Врешь, дура! Посмотри, как до подоконника вымахали июньские ромахи. На экранах летает мировой мяч футбольного чемпионата — не может же мир не увидеть финала. Я добыл два билета на теплоход, и никаким козням мировой реакции и потусторонним силам не вырвать их у нашего человека!

— Я — не гибель, а возможность.

— Так какого же черта ты приперлась, чугунная уродина? Пошла на кухню жарить картошку! Зачем ты давишь на психику? — смелея от ужаса, орал я. — Ты покоробила мой единственный шкаф. Мотай, откуда пришла. Луны делает бочар в Гамбурге. Дыры делает Мур под Лондоном. Отваливай!

Я протянул ей финские «Мальборо».

— Не курю, — поблагодарила она.

В двадцатые годы от начала столетия твое солнце, игнорировав тебя, зарулило к поэту. Почему именно сегодня, за двадцать лет до конца века, ты являешься сюда?

У нее не было глаз. Она была вся тоскливый комок бескрайнего взгляда.

— Мне одиноко, — сказала она.

Она осталась жить у меня.

Утверждать, что она «сказала», было бы неточно. Она не могла говорить, не имея приспособления для голоса. Она передавала мысли.

Правда, иногда она издавала какой-то странный вздох, отдаленно напоминающий наше «о», — в нем было печальное восхищение, и сожаление, и стон. Я звал ее именем О. Стоило мне мысленно произнести «о», как ты сразу появлялась.

Сейчас я думаю: что притянуло ее тогда в мою форточку? Моя тоска? От тебя целый день не было ни слуху ни духу. Или, может быть, страницы этой рукописи, лежащие на столе?

О чем писалось в тот день?

О дырах судеб.

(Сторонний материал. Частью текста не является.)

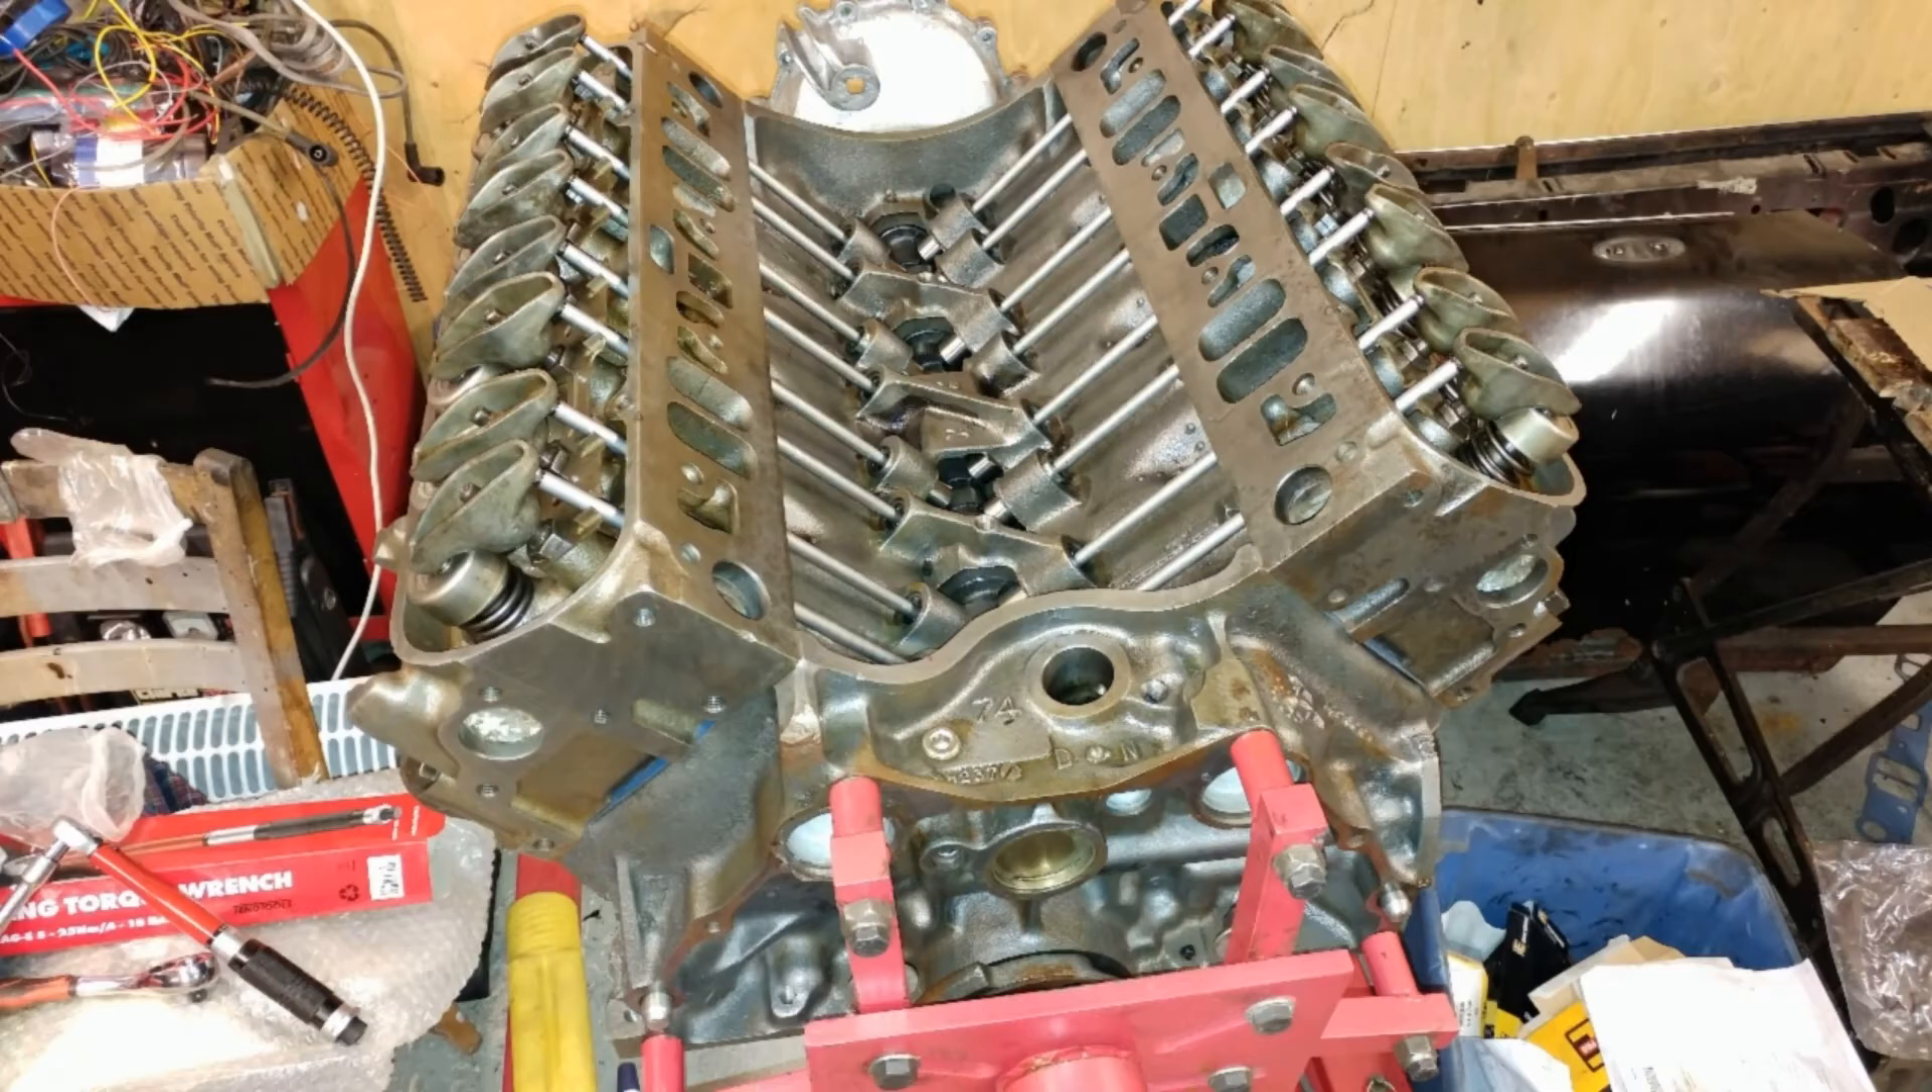Push rods fitted. Everything torqued down. It all went okay.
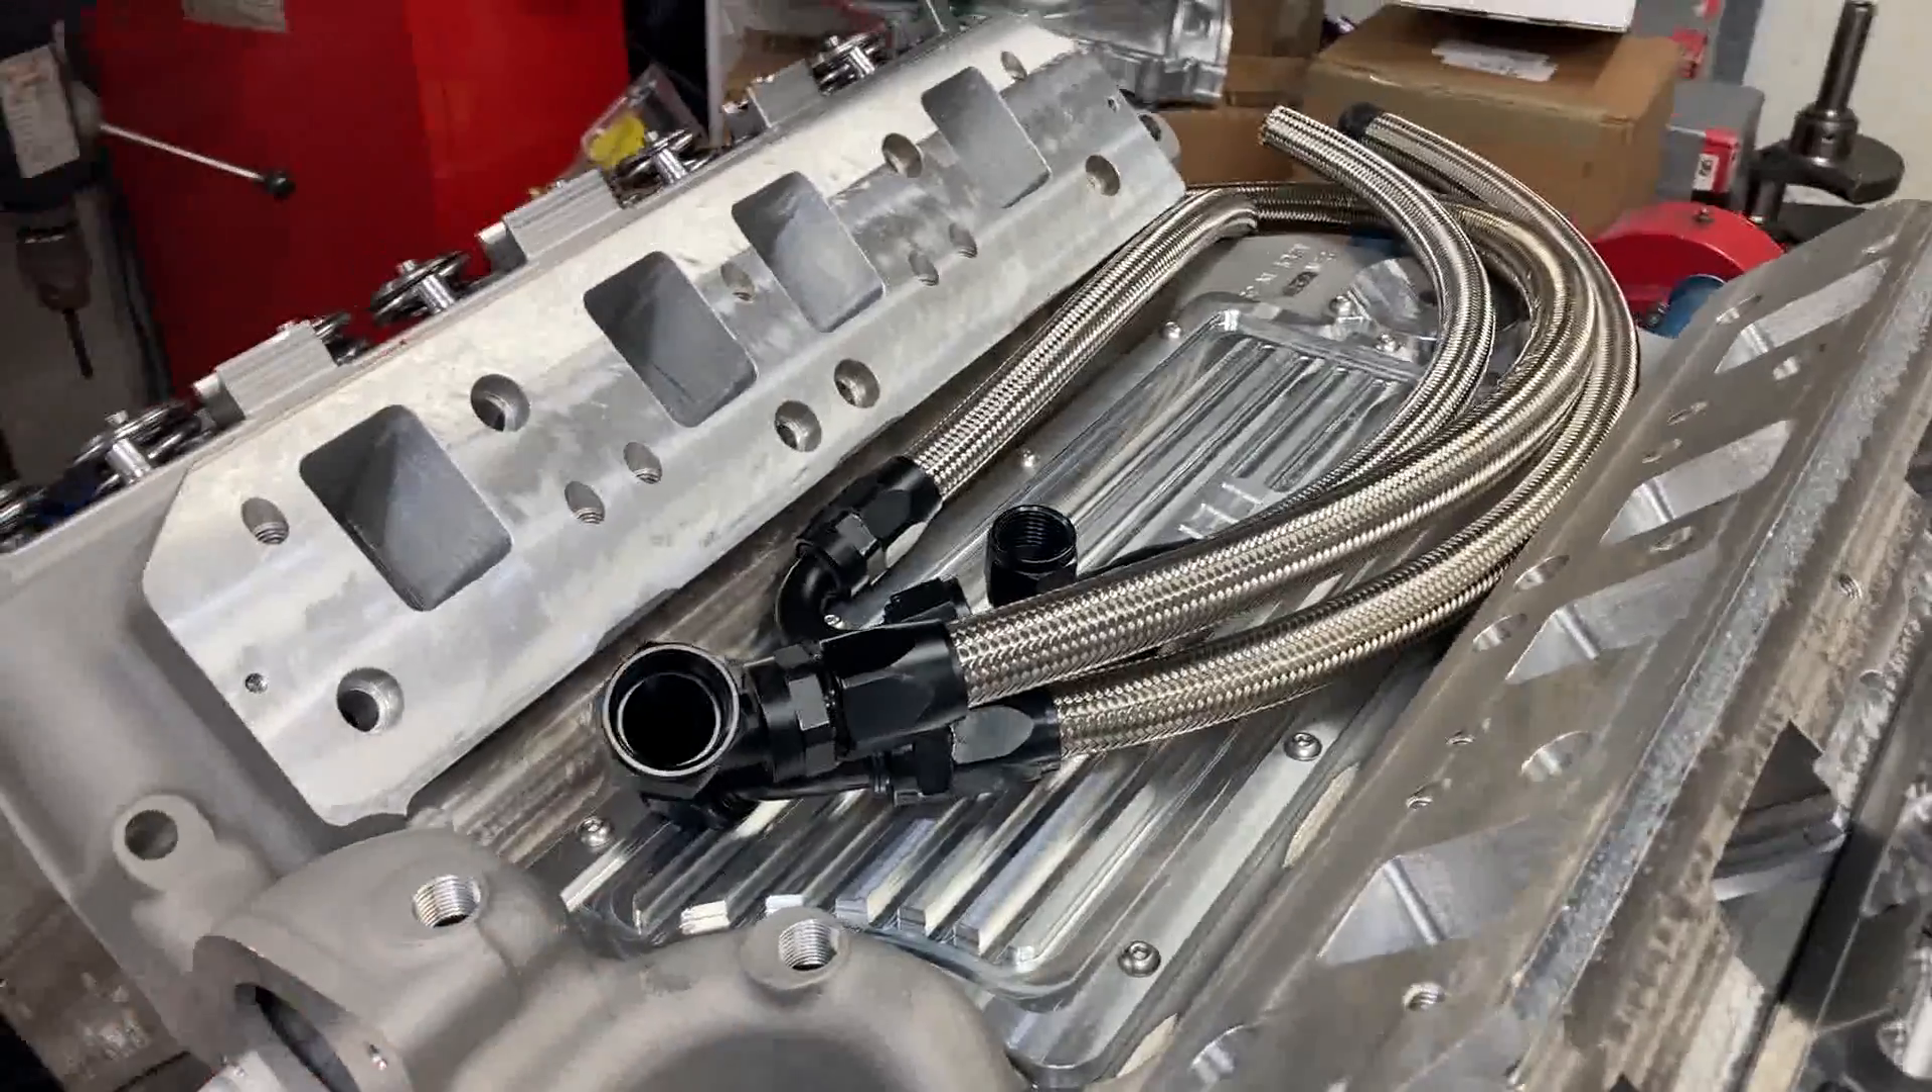Okay, so I got, uh, both dash 12 lines also made up to go to the tank.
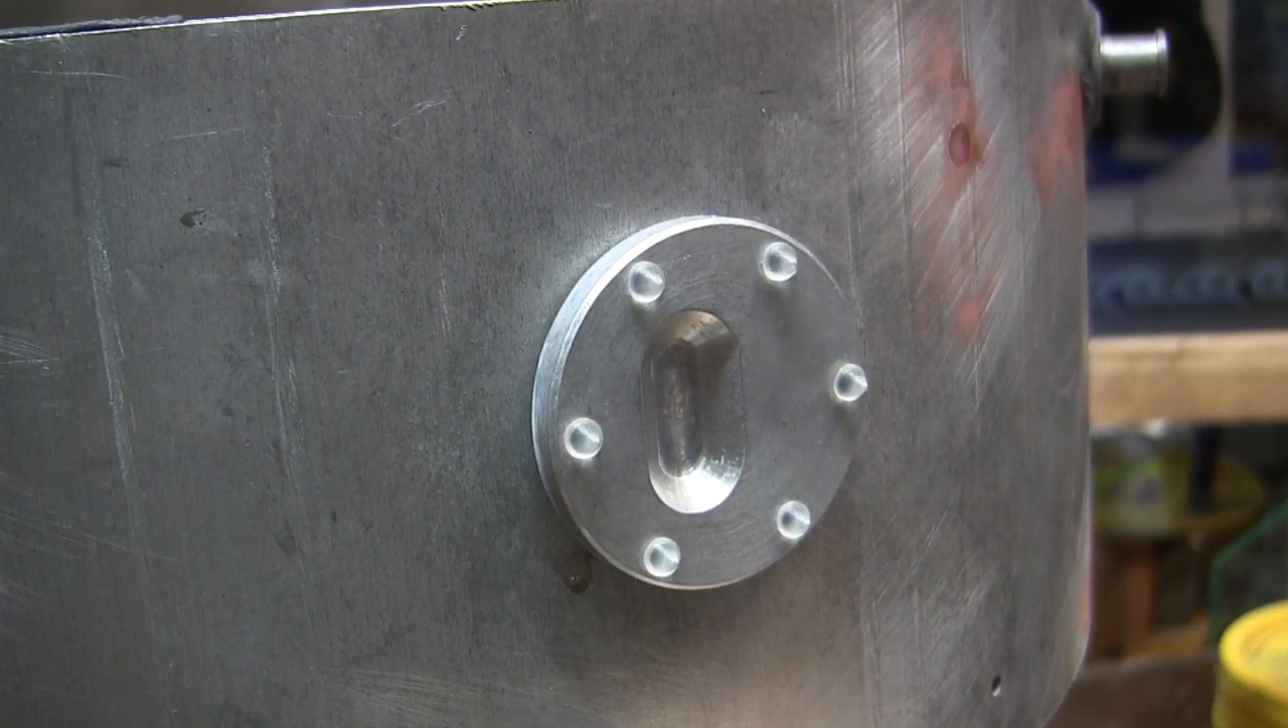Now the pistol port has been permanently affixed to the model and has also been redetailed.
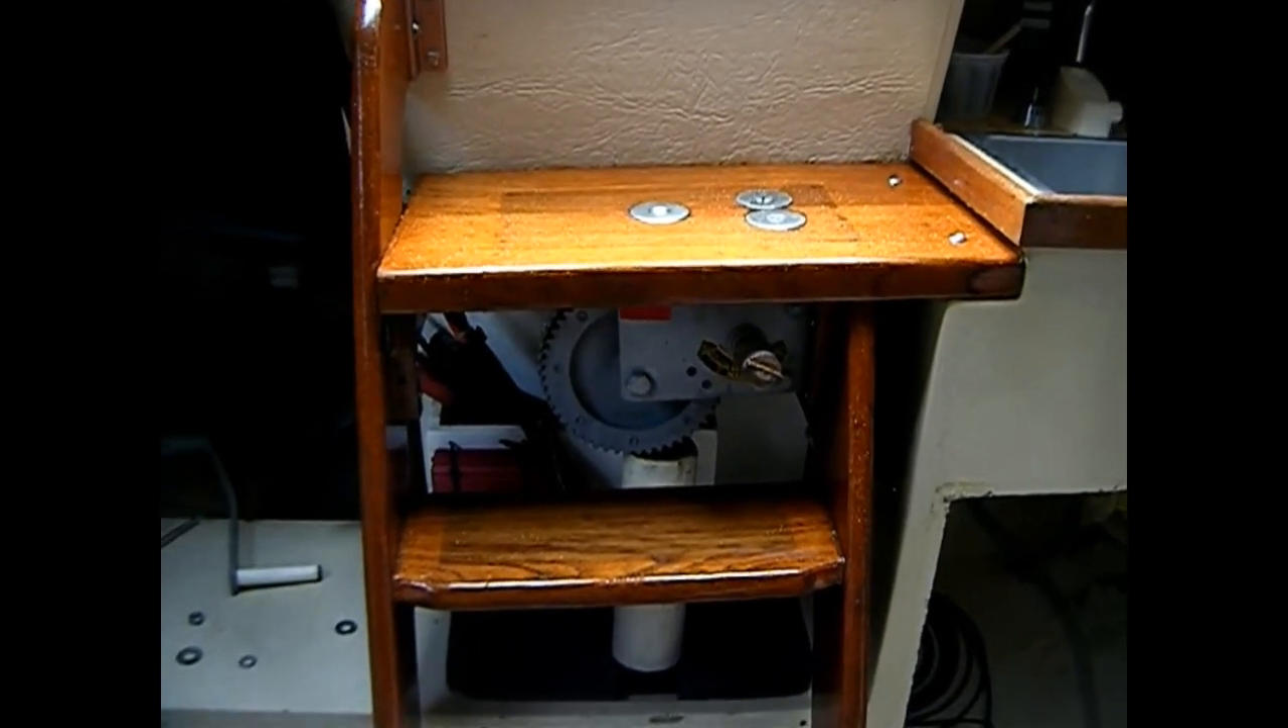The stairs are back in position with all the fasteners in.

Опять об оставленной архитектуре? О пяти гениях проносящегося века? О черном кольце? Об осах и остальном?

Память, круглосуточная ополоумевшая телефонистка, подключает случайные голоса. Кружатся дырочки диска.

Я слышу голос осведомленного критика, читающего только заголовки: «Разве может буква, даже такая, как «о», стать сюжетом? Автор и сам признается в том, что он — нуль. Хе-хе. Так и озаглавил свой опус— «Андрей Вознесенский — О»…»

О взгляде Вечности, уставившемся на нас одинаково с фресок Рублева, Эль Греко и Врубеля? О жизни, которая есть и одновременно была?

О человеке-Совести из московской мастерской? О поездке на острова? Об осенних полых скульптурах?

« Ответьте междугородной!»

Он сидит на табуретке в своих очечках на востром носу, шевеля выгоревшими на воле пушистыми бровями, великий английский скульптор, похожий на мужичка-лесовика, мурлыча улыбочку, он сидит и мастерит своих «мурят» — нас с вами, махонькие гипсовые фигурки.

Сумерничаю с Муром.

На столе перед ним проволока, гипсовая крошка, чья-то челюсть, обломок кости палеолита. Фигурки его смахивают на многочленные земляные орехи — арахисы — со сморщенной кожурой, только белого цвета, гипсовые. Некоторые из них стоят на столе, как игрушечные арахисовые солдатики. Другие валяются, как сухие известковые остовы мертвых ос.

Старый Мур — производитель дыр.

Неготовая дыра прислонена к стене.

Ему восемьдесят три. Он недавно повредил спину, ему трудно двигаться, поэтому он и формует эти мини-модели, а подручные потом увеличивают их до размеров гигантских каменных орясин. Каморка его тесная, под масштаб фигурок. У стены, как главный натурщик, белеет огромный череп мамонта с маленькими дырами глазниц и чей-то позвонок размером в умывальную раковину.